The experience they’re likely to witness will represent a picture as lovely as their Christmas mood should be. Because stadiums are packed on Boxing Day and in the days after Christmas, fans are eager to impress and be impressed. In the light of these annual commitments supporters, streaming services and broadcasters might be just about to receive some more gifts. The clubs though will be expecting additional income, too.
The good cause and the Christmas shopping
Around Christmas some teams, like Werder Bremen, even play their last home game of the year in a special kit. Bremen’s Christmas tree shirt won’t be sold this year, but it still generates some awareness.
In England, teams across the country participated in the initiative Christmas Jumper Day. That day was on December 14th and it suggests you wear a striking Christmas jumper to show your support for charity, while you donate to help save children’s futures worldwide. AFC Bournemouth, Chelsea London, Manchester City, Arsenal London etc. – they all took part as players and managers wore Christmas jumpers.
But of course they were pictured wearing officially branded club jumpers, be it with a big badge on it or just a tiny reminiscence.

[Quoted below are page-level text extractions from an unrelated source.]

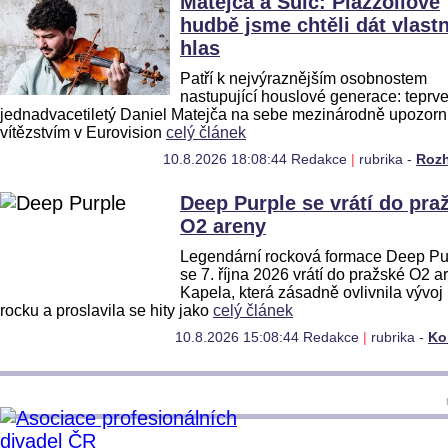
Matejča a Šulc: Piazzollově
hudbě jsme chtěli dát vlastn
hlas
Patří k nejvýraznějším osobnostem
nastupující houslové generace: teprv
jednadvacetiletý Daniel Matejča na sebe mezinárodně upozorni
vítězstvím v Eurovision
celý článek
10.8.2026 18:08:44 Redakce
|
rubrika -
Roz
Deep Purple se vrátí do pra
O2 areny
Legendární rocková formace Deep Pu
se 7. října 2026 vrátí do pražské O2 a
Kapela, která zásadně ovlivnila vývoj
rocku a proslavila se hity jako
celý článek
10.8.2026 15:08:44 Redakce
|
rubrika -
Ko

So after all the clubs will hope to showcase that wear in some noble context and sell it for Christmas then. At this time of year the club shops do offer quite a lot anyway; reduced due to Christmas, of course. That’s the same stroke the companies like DAZN or SKY or actually any other are using. Giving with a glimpse of a real gift, but for the sake of taking, eventually.
In the end Christmas is a time to revel in all the sports shown and made accessible through various other channels such as Social Media. You can sit back and enjoy. But as there is even more money in the market, that joy might trickle down – financially – to companies and brands, to the clubs and even to those who need it most. Maybe in the future there’ll be a way to make donating an even bigger part of that festive football business, there’s enough money in it to spare the odd Euro or pound. For now, let’s just enjoy the sports and its many-faceted opportunities for all concerned parties. And Merry Christmas to all of them, too.